▶ _ACTION ITEM_
Among the entries below, copy every line that carries the word "format".

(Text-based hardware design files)

* * * * * * * * *

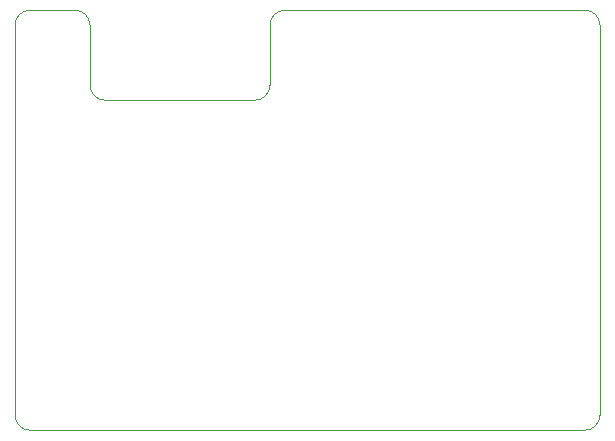
<source format=gbr>
%TF.GenerationSoftware,KiCad,Pcbnew,(5.1.9-0-10_14)*%
%TF.CreationDate,2021-06-15T10:39:12+02:00*%
%TF.ProjectId,WLED_Controller,574c4544-5f43-46f6-9e74-726f6c6c6572,rev?*%
%TF.SameCoordinates,Original*%
%TF.FileFunction,Profile,NP*%
%FSLAX46Y46*%
G04 Gerber Fmt 4.6, Leading zero omitted, Abs format (unit mm)*
G04 Created by KiCad (PCBNEW (5.1.9-0-10_14)) date 2021-06-15 10:39:12*
%MOMM*%
%LPD*%
G01*
G04 APERTURE LIST*
%TA.AperFunction,Profile*%
%ADD10C,0.050000*%
%TD*%
G04 APERTURE END LIST*
D10*
X111760000Y-59690000D02*
X135890000Y-59690000D01*
X110490000Y-66040000D02*
X110490000Y-60960000D01*
X96520000Y-67310000D02*
X109220000Y-67310000D01*
X95250000Y-60960000D02*
X95250000Y-66040000D01*
X90170000Y-59690000D02*
X93980000Y-59690000D01*
X110490000Y-66040000D02*
G75*
G02*
X109220000Y-67310000I-1270000J0D01*
G01*
X96520000Y-67310000D02*
G75*
G02*
X95250000Y-66040000I0J1270000D01*
G01*
X110490000Y-60960000D02*
G75*
G02*
X111760000Y-59690000I1270000J0D01*
G01*
X93980000Y-59690000D02*
G75*
G02*
X95250000Y-60960000I0J-1270000D01*
G01*
X137160000Y-95250000D02*
X135890000Y-95250000D01*
X138430000Y-60960000D02*
X138430000Y-93980000D01*
X135890000Y-59690000D02*
X137160000Y-59690000D01*
X137160000Y-59690000D02*
G75*
G02*
X138430000Y-60960000I0J-1270000D01*
G01*
X138430000Y-93980000D02*
G75*
G02*
X137160000Y-95250000I-1270000J0D01*
G01*
X88900000Y-93980000D02*
X88900000Y-60960000D01*
X135890000Y-95250000D02*
X90170000Y-95250000D01*
X90170000Y-95250000D02*
G75*
G02*
X88900000Y-93980000I0J1270000D01*
G01*
X88900000Y-60960000D02*
G75*
G02*
X90170000Y-59690000I1270000J0D01*
G01*
M02*

</source>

* * * * * * * * *

▶ _WRITTEN SOLUTION_
<source format=gbr>
G04 Gerber Fmt 4.6, Leading zero omitted, Abs format (unit mm)*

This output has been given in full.